At Vipassana, it was like this, especially when I began to practice Vipassana and not just anapana meditation. In Vipassana, you use your mind to scan your body for sensations – some sensations are hard, solidified, perhaps an ache, or an itch or a throbbing, perhaps a blank space where my mind is not sharp enough to notice the subtle sensation beneath the blank above it; and some sensations subtle, tingling or subtle vibrations. My mind scans my body. But if I feel tired or full or whatever, it also tends to wander. I find myself thinking a great deal about religion here – my faith. SN Goenke, one of the teachers of Vipassana, talks about how Vipassana transcends the sectarianism of religious movements to grasp at something universal: our reactions to sensations in our bodies, reactions that we often make without thinking to sensations that we are not often conscious of in our everyday awareness.
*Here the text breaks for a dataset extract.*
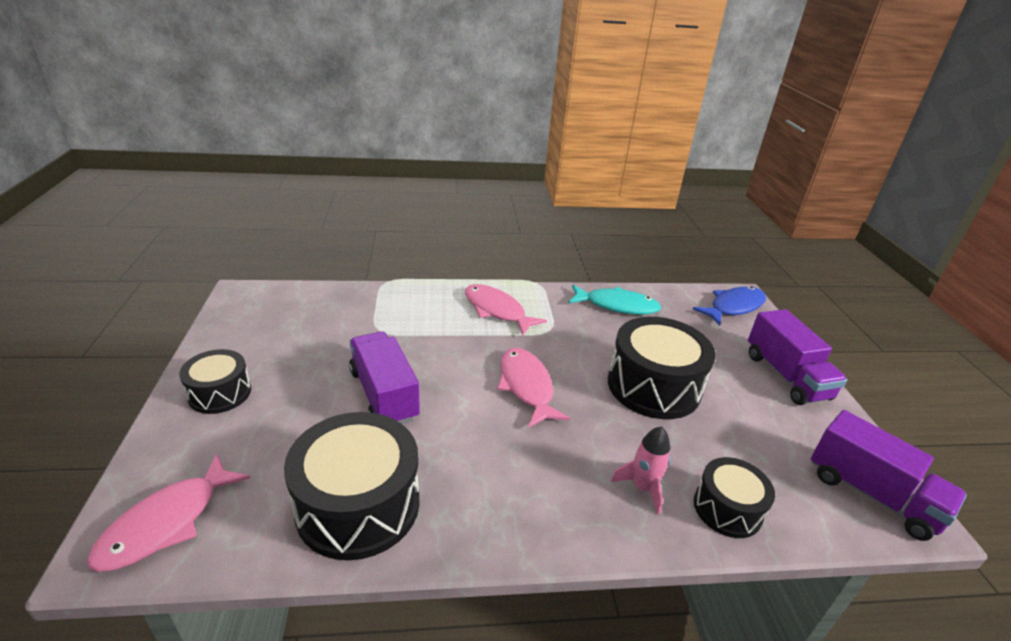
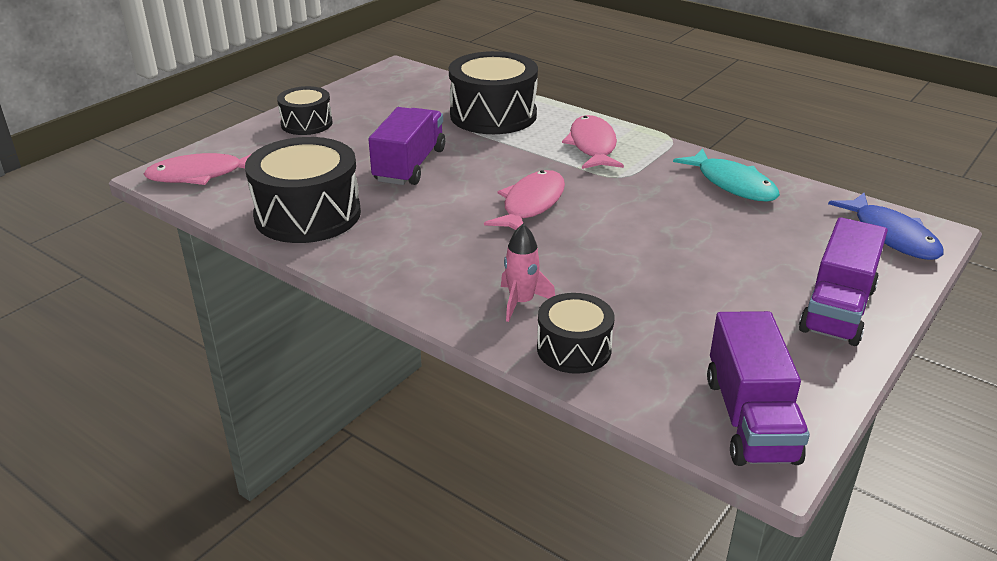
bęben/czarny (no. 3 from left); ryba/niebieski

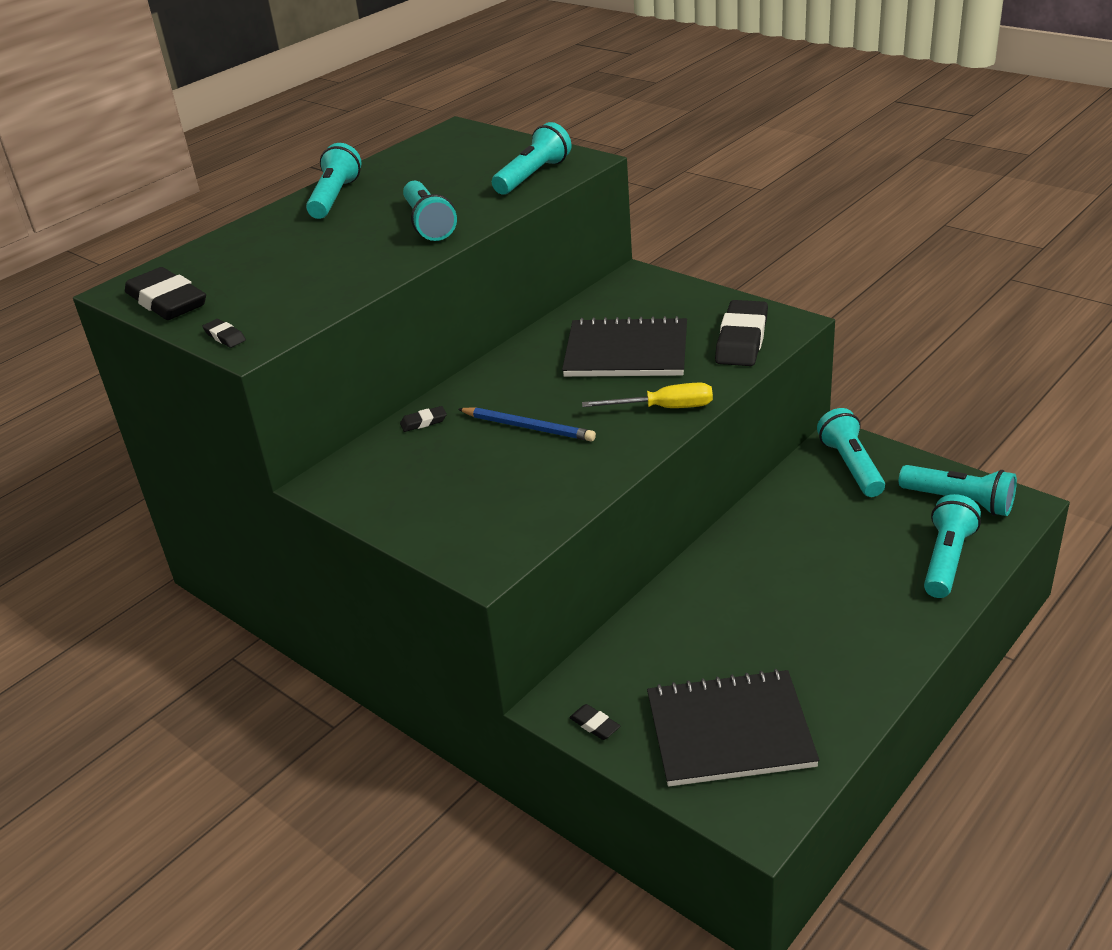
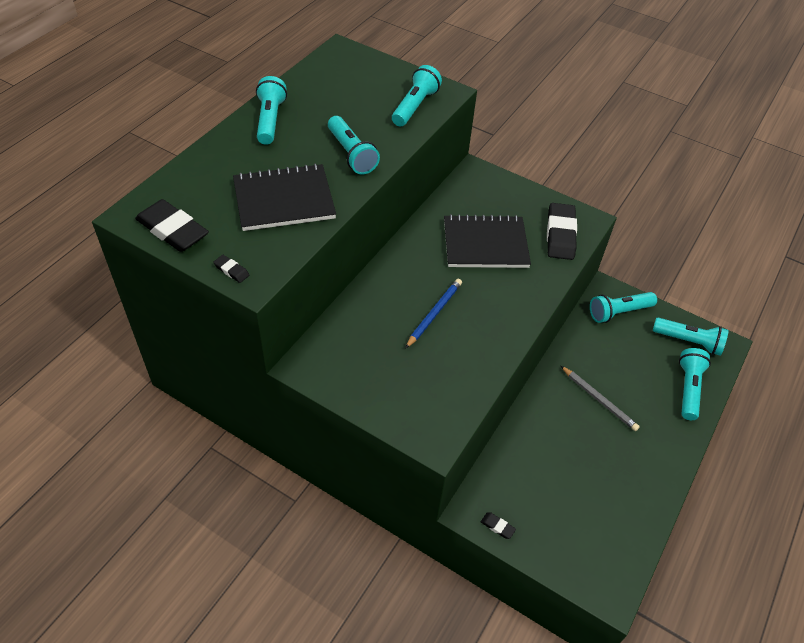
gumka do mazania/czarny (no. 3 from left in the first image); śrubokręt/żółty; ołówek/szary; zeszyt/czarny (no. 1 from left); ołówek/niebieski; latarka/turkusowy (no. 4 from left)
Vipassana teaches one to be conscious of these sensations and the objective of anapana meditation is to sharpen the mind, to hone its awareness and sensitivity so that with it we can feel these slightest sensations, the feather of a breath on your upper lip, cool coming in and warmer going out, the awareness of breath coming in the left nostril or right nostril or sometimes occasionally both at once. Awareness of the breath and its sensations helps us sharpen our minds so that we can feel and be aware of sensations throughout our bodies. And as we gain this awareness, we are to practice equanimity towards these sensations – neither craving the subtle sensations, the pleasurable vibrations that course through our bodies, nor feeling aversion to the ache of our knees after sitting for an hour or the stab of pain in our backs, or the tingling feeling of a leg that has fallen asleep, or the throbbing of a headache. As we practice equanimity towards these sensations and awareness of them, we can learn to be aware of the sensations in our bodies in response to the world around us (a pounding heart after someone has insulted us, or a nauseating sensation of fear, or the pleasurable warmth when we receive a compliment or a kind touch). Aware of these sensations we can practice being equanimous towards them – not responding with anger or aversion to an insult or fear, nor responding with craving to the words of praise.
Of course this is very difficult indeed. It is the work of a lifetime. The work of a lifetime to learn not to respond with either craving/desire nor aversion/hatred, to learn, truly to learn and understand that all things are impermanent, all things passing. The best of things and the worst of things. It is a reminder of our own mortality, a reminder that we shall indeed lose all of those people who are nearest and dearest to us, a reminder that our youth will pass away, that this moment shall be gone, as will the next and the next.
Funny how these reminders make me think so much of the future. I think part of me expected some cathartic reliving of past events and the sure reconciliation in my heart with people I have hurt or who have hurt me (an old lover, a dear friend, a colleague, a boss). Instead, I found very present in my mind were thoughts of the future. Fear at the knowledge that my current relationship won’t last forever (everything will pass, everything is impermanent, in the pali word “anichya, anichya”). My response to this fear was a desire to be in control, to make things hard and fast, or as hard and fast as they can be. How do we, how do I, learn to live in the moment and practice doing this? Well, I don’t want to end up in such and such a situation, I don’t want to end up alone. I think. But what about now? What about living in the now? These thoughts filled many of my free moments, and to be honest, many of my meditating moments.